Mr. Bronner was her grandpa. Was Cleo's mother or father his child? Being married to Jack, she understood the difficulty of a parentless childhood. He'd been thirteen when his parents died in the accident. He'd grown up with a bachelor uncle, and she often wondered if Jack's seeming apathy regarding their infertility was a product of that parental role model or lack thereof. But then, she and Denny had had the conventional two parents, two kids and a white-picket-fenced home, and they hadn't fared much better.

She ought to have had a thoughtful response ready. At her PR agency, she could persuade a blade of grass to buy a green dress, but when it came to the emotions that pierced deepest, she was often at a loss.

“Oh,” she said and blinked once, twice. “Oh.”

FROM THE
NEW CHARLESTOWN SPECTATOR: A JOURNAL OF CIVILIZATION
VISITORS TO THE EXECUTION OF JOHN BROWN

December 1, 1859—The execution of Capt. John Brown is to take place tomorrow, Friday, before the hour of 12 o'clock, for crimes committed during the raid on the United States Armory at Harpers Ferry. Having been judiciously tried, Brown was convicted of the capital offenses of treason, murder, and conspiracy with no cause. We hope for a prompt execution, exemplifying to the nation that we, in the State of Virginia, acted calmly without influence of passion or alarm.

In Capt. Brown's final address to the Court, he remarked: “I feel entirely satisfied with the treatment I have received on my trial. Considering all the circumstances, it has been more generous than I expected.”

The prisoner claims to have intended to peacefully run off slaves; and if men were sacrificed, it was the fault of those who interfered with him.

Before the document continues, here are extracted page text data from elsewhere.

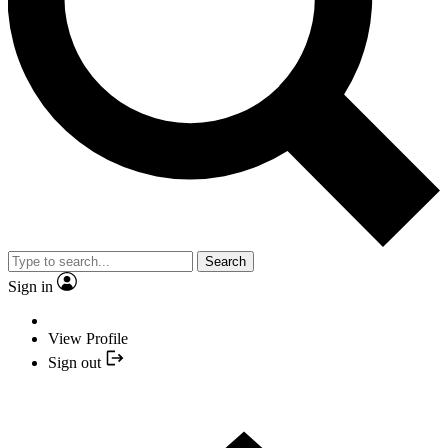
Search
Sign in
View Profile
Sign out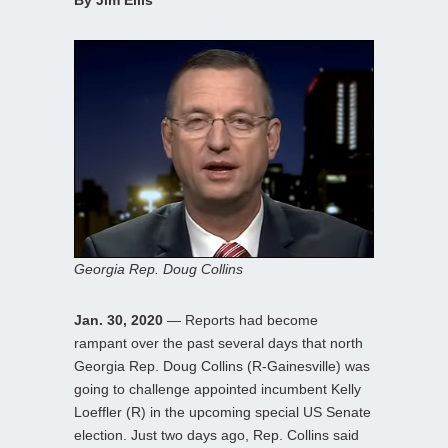
By Jim Ellis
Georgia Rep. Doug Collins
Jan. 30, 2020
— Reports had become
rampant over the past several days that north
Georgia Rep. Doug Collins (R-Gainesville) was
going to challenge appointed incumbent Kelly
Loeffler (R) in the upcoming special US Senate
election. Just two days ago, Rep. Collins said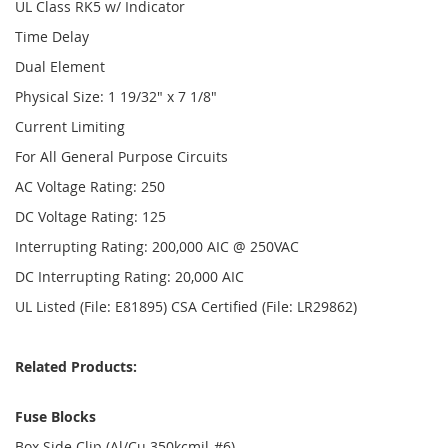
UL Class RK5 w/ Indicator
Time Delay
Dual Element
Physical Size: 1 19/32" x 7 1/8"
Current Limiting
For All General Purpose Circuits
AC Voltage Rating: 250
DC Voltage Rating: 125
Interrupting Rating: 200,000 AIC @ 250VAC
DC Interrupting Rating: 20,000 AIC
UL Listed (File: E81895) CSA Certified (File: LR29862)
Related Products:
Fuse Blocks
Box Side Clip (Al/Cu 350kcmil-#6)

Such an apology is absurd. Northern newspapers may champion the concerns of abolitionism, but here in the South, these sixteen white men and five Negroes have merely proven the foolish gains of fanaticism: death and utter ruin. It is to be hoped that the good civilians of Virginia will stay away from the execution proceedings and, instead, attend to their happy homesteads of family and slaves. As propriety deems fit.